Habe spaßeshalber mal kurz recherchiert. Samsung PS42 ist ja ein Sammelbegriff für (qualitativ und preislich) verschiedenste TVs von Samsung, auf jeden Fall die ganz genaue Typenbezeichnung beachten.


----------



## WTFlikeROFL (7. Juni 2010)

*AW: Unterschied zwischen Plasma und LCD TV´s*

werde mal nachfragen, was würdest du allgemein für so ein gerät bezahlen ?


----------



## böser Wolf (7. Juni 2010)

*AW: Unterschied zwischen Plasma und LCD TV´s*

Falsche Frage, bei mir hängt im Wohnzimmer ein Pioneer PDP-LX 6090H an der Wand 
(Ich musste einfach zuschlagen, bevor die Produktion eingestellt wurde.)

2 Möglichkeiten stehen dir offen:

Variante 1: 
Einen Betrag festlegen, welchen du maximal ausgeben kannst oder willst.
In diesem Preissegment suchen.
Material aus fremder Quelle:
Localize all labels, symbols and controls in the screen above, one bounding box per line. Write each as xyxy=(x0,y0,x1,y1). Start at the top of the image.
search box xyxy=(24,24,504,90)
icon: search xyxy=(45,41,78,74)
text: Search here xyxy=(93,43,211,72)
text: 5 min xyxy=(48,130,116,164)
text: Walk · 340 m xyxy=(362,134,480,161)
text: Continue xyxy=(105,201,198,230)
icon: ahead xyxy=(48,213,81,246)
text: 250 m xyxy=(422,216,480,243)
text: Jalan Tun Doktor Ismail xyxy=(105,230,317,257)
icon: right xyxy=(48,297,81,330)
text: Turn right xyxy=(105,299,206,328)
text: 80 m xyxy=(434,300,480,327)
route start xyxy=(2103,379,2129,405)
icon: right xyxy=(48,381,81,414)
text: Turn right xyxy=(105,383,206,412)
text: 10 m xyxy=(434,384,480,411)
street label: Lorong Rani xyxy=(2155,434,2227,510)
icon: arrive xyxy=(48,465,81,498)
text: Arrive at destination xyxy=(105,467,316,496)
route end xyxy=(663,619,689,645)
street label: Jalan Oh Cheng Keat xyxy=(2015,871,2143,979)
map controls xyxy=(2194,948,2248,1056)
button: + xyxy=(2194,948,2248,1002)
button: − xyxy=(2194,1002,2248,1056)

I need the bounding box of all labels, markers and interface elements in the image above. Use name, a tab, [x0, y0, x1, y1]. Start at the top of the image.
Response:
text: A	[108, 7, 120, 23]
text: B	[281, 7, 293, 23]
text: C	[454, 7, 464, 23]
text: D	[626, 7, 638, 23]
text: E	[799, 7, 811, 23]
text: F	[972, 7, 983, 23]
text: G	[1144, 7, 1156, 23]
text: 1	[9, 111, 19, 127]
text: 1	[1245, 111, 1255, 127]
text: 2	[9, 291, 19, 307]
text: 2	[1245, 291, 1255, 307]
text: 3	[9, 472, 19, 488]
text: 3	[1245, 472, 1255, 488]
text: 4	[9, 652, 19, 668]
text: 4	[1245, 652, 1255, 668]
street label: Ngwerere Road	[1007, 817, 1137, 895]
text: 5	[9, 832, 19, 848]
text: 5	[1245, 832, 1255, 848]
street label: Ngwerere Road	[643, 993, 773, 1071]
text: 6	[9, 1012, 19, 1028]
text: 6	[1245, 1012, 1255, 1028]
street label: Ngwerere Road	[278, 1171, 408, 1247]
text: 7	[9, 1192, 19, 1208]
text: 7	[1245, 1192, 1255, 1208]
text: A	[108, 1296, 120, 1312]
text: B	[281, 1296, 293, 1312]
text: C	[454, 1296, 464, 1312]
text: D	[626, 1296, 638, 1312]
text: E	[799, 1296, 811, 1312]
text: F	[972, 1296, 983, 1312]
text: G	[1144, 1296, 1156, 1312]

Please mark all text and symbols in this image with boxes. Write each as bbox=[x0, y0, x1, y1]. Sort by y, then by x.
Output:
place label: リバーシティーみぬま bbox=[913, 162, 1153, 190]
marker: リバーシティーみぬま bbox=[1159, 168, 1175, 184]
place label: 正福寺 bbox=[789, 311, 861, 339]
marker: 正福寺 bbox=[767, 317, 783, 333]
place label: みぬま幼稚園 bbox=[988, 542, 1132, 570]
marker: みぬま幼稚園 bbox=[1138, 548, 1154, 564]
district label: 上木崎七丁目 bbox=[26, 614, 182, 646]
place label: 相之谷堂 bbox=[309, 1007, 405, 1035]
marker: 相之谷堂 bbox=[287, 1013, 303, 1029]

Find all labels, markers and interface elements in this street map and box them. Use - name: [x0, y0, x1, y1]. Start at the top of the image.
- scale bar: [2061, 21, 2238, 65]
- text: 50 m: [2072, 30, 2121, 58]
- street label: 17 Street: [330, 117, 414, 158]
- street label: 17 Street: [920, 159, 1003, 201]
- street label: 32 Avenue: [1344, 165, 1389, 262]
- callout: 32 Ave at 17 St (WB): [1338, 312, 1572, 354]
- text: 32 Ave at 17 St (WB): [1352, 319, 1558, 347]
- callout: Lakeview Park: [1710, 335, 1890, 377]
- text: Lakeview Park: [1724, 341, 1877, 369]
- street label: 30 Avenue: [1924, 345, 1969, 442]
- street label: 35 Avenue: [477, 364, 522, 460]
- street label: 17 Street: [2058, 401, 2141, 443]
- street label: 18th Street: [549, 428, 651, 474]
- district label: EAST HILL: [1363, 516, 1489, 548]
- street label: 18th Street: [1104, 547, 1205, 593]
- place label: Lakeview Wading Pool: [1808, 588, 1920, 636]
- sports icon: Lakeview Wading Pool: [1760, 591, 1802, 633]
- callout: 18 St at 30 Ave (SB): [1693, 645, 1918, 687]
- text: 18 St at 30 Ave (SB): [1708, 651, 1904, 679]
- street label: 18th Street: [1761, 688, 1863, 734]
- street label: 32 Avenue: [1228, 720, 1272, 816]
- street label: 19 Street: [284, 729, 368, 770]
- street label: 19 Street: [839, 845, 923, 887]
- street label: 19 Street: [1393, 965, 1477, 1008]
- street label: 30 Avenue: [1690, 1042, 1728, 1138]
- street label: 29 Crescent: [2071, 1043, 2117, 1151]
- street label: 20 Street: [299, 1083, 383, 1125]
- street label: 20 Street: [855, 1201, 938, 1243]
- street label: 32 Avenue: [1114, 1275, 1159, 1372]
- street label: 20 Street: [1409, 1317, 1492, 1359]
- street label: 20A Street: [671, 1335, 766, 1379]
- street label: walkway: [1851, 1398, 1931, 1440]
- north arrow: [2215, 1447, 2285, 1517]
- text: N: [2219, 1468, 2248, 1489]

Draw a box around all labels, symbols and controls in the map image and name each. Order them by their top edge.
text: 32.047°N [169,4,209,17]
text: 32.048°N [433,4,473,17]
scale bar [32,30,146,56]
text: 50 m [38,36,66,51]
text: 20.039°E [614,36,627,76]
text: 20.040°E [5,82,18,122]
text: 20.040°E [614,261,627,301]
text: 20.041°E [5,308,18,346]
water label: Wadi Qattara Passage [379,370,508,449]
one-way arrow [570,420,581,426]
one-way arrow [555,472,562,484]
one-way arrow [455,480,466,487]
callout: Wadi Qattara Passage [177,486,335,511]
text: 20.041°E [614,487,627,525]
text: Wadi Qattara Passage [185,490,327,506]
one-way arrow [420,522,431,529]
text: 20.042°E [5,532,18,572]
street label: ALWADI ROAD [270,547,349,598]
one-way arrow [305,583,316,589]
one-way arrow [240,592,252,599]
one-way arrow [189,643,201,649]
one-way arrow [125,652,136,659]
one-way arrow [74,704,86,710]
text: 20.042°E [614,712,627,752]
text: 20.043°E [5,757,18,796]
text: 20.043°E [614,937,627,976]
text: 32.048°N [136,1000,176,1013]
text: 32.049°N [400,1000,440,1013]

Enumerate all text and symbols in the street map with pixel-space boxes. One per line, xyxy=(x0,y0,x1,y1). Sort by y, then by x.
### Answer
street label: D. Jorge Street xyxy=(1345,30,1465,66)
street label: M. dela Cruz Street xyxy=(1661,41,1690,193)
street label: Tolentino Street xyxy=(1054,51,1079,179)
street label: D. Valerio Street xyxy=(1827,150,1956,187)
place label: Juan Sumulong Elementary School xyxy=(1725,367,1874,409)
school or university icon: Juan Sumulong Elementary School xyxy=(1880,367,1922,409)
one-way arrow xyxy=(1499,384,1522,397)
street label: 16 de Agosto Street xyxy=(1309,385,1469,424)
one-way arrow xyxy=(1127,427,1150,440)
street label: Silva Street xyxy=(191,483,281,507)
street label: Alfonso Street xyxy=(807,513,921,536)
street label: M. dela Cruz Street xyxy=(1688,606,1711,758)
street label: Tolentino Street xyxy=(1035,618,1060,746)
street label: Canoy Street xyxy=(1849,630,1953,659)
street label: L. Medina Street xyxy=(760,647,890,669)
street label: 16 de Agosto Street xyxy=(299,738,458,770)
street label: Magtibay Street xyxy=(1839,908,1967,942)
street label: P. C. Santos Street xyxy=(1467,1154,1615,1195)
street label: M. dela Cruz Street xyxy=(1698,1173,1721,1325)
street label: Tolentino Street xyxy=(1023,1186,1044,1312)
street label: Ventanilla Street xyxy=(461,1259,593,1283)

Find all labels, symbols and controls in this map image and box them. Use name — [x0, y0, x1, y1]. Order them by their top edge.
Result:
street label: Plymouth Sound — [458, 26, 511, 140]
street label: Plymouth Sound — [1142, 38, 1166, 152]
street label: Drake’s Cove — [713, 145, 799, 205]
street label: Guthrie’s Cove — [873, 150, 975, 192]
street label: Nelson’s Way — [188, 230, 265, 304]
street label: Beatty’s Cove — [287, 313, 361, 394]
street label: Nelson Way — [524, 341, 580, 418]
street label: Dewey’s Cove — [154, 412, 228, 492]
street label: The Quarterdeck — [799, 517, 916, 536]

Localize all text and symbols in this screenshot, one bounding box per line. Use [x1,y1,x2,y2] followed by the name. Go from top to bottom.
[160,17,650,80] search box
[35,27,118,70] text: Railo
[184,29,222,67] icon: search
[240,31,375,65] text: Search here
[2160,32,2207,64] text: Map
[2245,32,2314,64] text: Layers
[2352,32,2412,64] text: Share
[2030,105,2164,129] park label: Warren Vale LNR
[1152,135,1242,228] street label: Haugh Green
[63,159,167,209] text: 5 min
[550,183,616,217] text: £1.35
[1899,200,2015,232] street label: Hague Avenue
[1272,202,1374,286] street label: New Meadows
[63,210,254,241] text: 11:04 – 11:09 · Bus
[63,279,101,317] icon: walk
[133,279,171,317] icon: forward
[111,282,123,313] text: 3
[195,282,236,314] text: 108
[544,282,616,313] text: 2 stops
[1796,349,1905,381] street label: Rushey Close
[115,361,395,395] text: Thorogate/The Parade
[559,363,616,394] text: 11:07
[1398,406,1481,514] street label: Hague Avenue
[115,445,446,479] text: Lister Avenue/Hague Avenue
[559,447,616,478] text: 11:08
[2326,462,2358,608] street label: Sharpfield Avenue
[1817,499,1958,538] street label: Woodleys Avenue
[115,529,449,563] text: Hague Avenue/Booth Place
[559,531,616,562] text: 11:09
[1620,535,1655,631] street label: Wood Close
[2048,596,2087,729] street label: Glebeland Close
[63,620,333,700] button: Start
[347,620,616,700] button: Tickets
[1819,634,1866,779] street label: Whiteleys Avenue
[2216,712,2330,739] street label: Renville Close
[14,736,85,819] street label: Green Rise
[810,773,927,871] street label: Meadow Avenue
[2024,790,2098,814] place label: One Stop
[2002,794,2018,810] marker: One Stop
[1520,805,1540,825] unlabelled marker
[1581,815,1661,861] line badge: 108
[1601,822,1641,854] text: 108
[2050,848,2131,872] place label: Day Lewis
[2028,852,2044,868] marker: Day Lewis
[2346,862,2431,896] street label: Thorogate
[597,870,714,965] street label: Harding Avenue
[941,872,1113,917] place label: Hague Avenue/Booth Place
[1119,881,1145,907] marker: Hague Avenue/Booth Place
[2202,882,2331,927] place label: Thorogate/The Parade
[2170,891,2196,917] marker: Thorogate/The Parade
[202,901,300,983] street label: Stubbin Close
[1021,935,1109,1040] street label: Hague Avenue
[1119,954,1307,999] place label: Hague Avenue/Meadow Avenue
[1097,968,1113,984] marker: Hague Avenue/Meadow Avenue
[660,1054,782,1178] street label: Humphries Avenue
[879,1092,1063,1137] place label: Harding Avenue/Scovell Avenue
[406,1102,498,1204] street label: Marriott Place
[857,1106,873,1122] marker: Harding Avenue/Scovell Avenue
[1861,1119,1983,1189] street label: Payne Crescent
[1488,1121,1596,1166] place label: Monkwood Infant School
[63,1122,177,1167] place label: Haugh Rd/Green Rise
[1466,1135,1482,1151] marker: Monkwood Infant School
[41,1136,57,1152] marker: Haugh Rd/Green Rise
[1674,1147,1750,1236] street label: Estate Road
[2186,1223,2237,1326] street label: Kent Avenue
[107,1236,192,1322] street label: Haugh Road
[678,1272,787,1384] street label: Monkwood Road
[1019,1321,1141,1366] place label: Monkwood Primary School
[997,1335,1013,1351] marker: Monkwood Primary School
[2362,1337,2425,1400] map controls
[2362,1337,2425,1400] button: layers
Sollte man dabei einen etwas teureres, jedoch erheblich besseres Gerät finden, vielleicht trotzdem kaufen. Gewöhnlich hat man einen TV viele Jahre, so dass sich der höhere Anschaffungspreis über die lange Nutzungsdauer "bezahlt" macht.

Variante 2:
Die bestmögliche oder zumindet sehr gute Bildqualität, weitgehend unabhängig vom Preis, ermitteln. Dann eines dieser Geräte kaufen. 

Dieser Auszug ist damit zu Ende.